Re: Emoji: Public Review December 2008

From: Doug Ewell (
Date: Sat Dec 20 2008 - 23:19:50 CST

Asmus Freytag <asmusf at ix dot netcom dot com> wrote:

> I'm surprised at how much of this discussion appears to be driven by
> prior conviction and how many of the arguments that are being made
> seem to become emotional. Many contributors seem to base their input
> purely on a value judgment of what they deem appropriate types of
> text.

My input has been based on:

(a) where the WG2 "Principles and Procedures" document (N3452) says the
line should be drawn,

(b) where the Unicode Consortium and WG2 have drawn the line for the
past 15 years, and

(c) what the most respected authorities within UTC, including Asmus,
have said for the past 10-plus years about where the line should be

> Architecturally, Unicode is designed to address plain text. Over time,
> the shared understanding of what is plain text has evolved - starting
> initially from the type of plain text seen in plain text environment
> such as old-style e-mail, for example, and later being expanded to
> encompass codes for the underlying text entities in markup languages,
> even if they aren't fully usable outside of such protocols. The sets
> of symbols for musical and mathematical notation contain quite a
> number of characters that are only fully functional when used with a
> full music composition system or mathematical layout (such as MathML).

BLOOD TYPE A and ROASTED SWEET POTATO and POOP fit into the modern
shared understanding of what is plain text.

I grant that there are many symbols in this collection that are
communicative in nature, and would fit comfortably within Unicode.
There are many others that are not, and would not. The decision to
encode the entire set, the inappropriate ones as well as the
appropriate, appears from here to have been based on the clout and
prestige of the requesters, not the appropriateness of the symbols.

> That emoji act functionally like plain text elements the way that they
> fit into the architecture of numerous existing implementations and
> that they are interchanged - about these facts there can be no
> reasonable disagreement.

Japanese cell-phone vendors are using these symbols as plain text
characters. About this fact, there can be no reasonable disagreement.
As to whether a symbol like ROASTED SWEET POTATO carries any
communicative value, beyond being a picture of a roasted sweet potato,
there can be plenty of disagreement.

N3452 specifically mentions "pictures of cows" and "stop sign" as
examples of symbols that should not be encoded. Naturally it is a bit
of a surprise to see so much official and expert support behind the
encoding of COW and TRAFFIC LIGHT.

## Required work
**1)** According to the emoji post, which document mentions "pictures of cows" and "stop sign" as symbols that should not be encoded?
**2)** List every symbol name that the emoji post writes in capital letters.
The records have nothing to do with the emoji post.

## Extracted entries

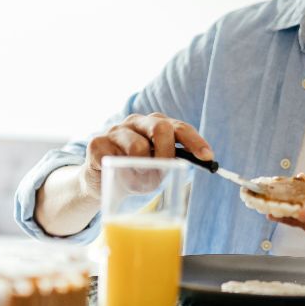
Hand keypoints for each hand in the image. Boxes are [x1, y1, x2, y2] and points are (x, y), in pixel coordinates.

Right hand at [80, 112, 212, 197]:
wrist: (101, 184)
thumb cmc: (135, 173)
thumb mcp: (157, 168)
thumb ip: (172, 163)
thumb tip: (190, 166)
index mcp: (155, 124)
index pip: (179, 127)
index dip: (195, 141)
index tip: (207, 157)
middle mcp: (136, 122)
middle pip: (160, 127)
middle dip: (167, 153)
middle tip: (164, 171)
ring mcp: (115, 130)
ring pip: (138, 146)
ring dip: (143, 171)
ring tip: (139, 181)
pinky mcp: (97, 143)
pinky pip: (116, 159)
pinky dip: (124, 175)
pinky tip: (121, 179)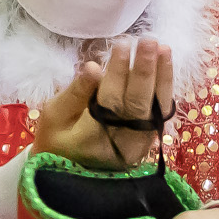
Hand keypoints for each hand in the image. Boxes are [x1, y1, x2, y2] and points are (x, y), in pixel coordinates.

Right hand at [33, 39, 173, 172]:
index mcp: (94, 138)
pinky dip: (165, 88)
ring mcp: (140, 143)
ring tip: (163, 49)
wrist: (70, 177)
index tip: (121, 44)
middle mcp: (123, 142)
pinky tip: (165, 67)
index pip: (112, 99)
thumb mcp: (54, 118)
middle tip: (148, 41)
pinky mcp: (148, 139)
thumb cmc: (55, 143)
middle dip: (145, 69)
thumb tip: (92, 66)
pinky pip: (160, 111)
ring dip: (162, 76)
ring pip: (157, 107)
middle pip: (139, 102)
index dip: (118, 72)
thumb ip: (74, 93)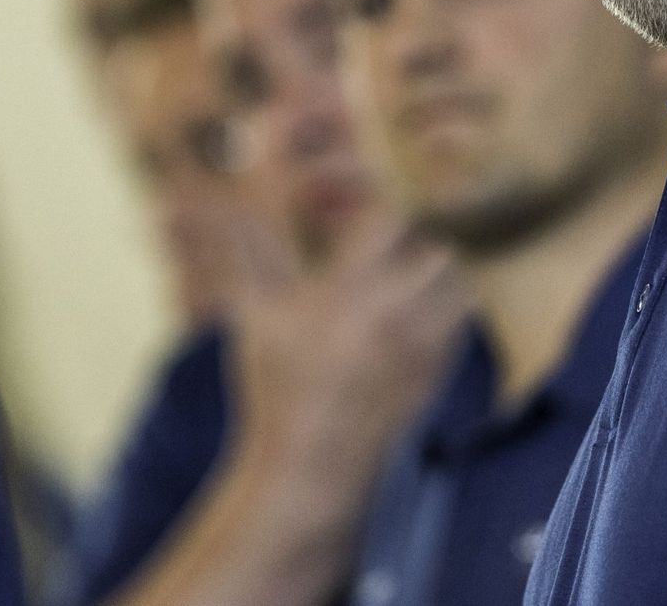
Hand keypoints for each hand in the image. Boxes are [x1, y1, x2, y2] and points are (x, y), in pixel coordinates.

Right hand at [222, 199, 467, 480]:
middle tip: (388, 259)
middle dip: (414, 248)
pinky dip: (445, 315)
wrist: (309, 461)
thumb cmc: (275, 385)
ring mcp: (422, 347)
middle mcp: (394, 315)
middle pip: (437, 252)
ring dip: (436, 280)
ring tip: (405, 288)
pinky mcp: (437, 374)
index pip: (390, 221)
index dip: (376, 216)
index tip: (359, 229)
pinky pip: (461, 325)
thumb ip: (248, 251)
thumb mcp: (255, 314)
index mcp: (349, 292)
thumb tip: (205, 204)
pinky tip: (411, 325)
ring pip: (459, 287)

## Answer set
**1)** N3452, the WG2 "Principles and Procedures" document.

**2)** BLOOD TYPE A, ROASTED SWEET POTATO, POOP, COW, TRAFFIC LIGHT